Extracted records

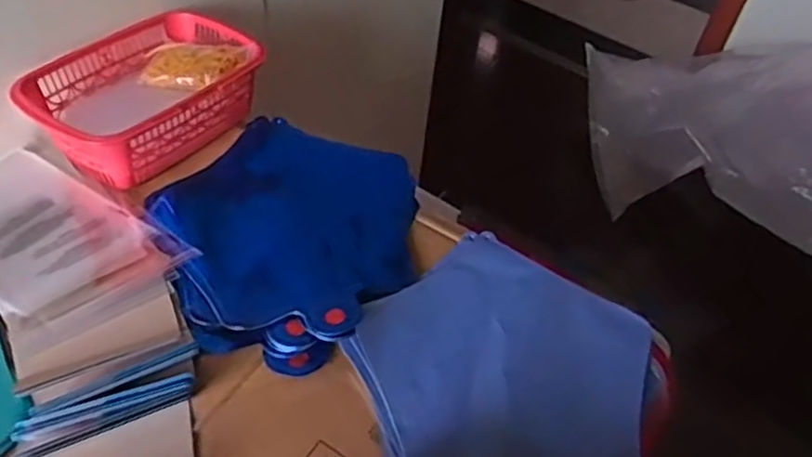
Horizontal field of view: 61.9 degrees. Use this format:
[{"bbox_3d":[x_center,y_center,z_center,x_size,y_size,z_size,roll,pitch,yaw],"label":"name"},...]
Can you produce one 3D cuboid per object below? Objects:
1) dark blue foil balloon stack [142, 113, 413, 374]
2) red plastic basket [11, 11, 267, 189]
[{"bbox_3d":[-0.101,-0.006,0.597,0.228,0.025,0.241,35,53,24],"label":"dark blue foil balloon stack"},{"bbox_3d":[-0.254,-0.129,0.664,0.141,0.073,0.207,28,50,18],"label":"red plastic basket"}]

▸ **The problem**
An exact copy of every record above is required, with all pictures omitted.

▸ **Reply**
Horizontal field of view: 61.9 degrees. Use this format:
[{"bbox_3d":[x_center,y_center,z_center,x_size,y_size,z_size,roll,pitch,yaw],"label":"name"},...]
Can you produce one 3D cuboid per object below? Objects:
1) dark blue foil balloon stack [142, 113, 413, 374]
2) red plastic basket [11, 11, 267, 189]
[{"bbox_3d":[-0.101,-0.006,0.597,0.228,0.025,0.241,35,53,24],"label":"dark blue foil balloon stack"},{"bbox_3d":[-0.254,-0.129,0.664,0.141,0.073,0.207,28,50,18],"label":"red plastic basket"}]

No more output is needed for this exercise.